# [What to produce]
Copy every line of the records below word for word, leaving the pictures out.

--- begin Data shown ---

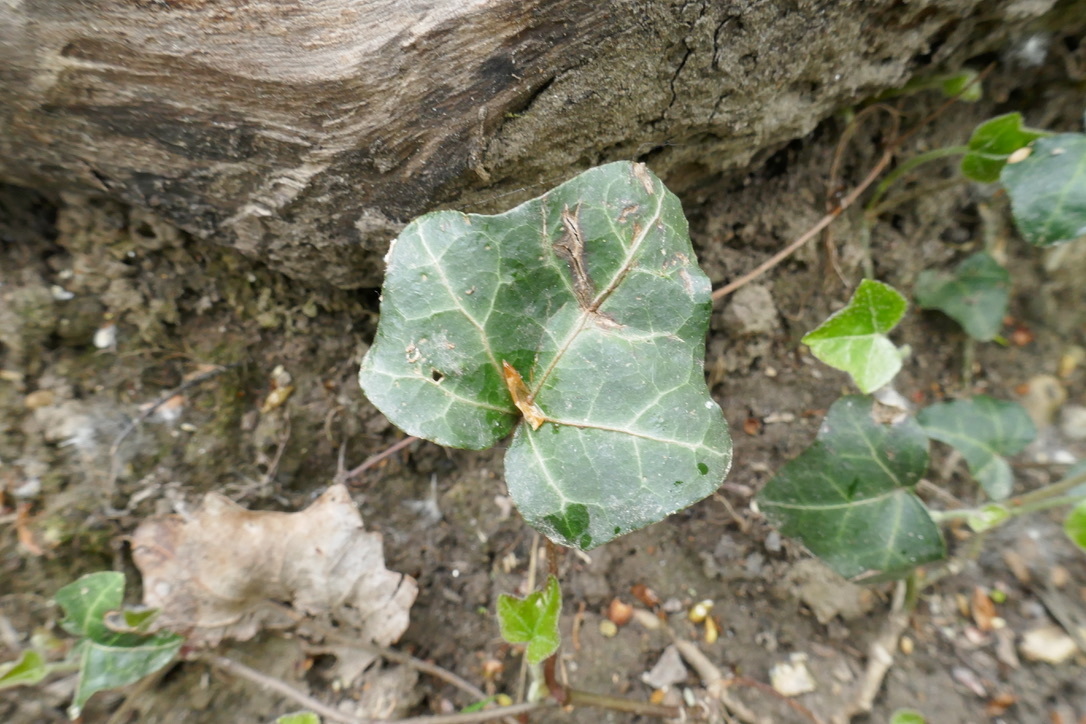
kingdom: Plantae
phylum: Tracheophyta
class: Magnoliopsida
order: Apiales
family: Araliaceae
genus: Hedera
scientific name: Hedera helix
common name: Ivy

--- end Data shown ---

# [Written response]
kingdom: Plantae
phylum: Tracheophyta
class: Magnoliopsida
order: Apiales
family: Araliaceae
genus: Hedera
scientific name: Hedera helix
common name: Ivy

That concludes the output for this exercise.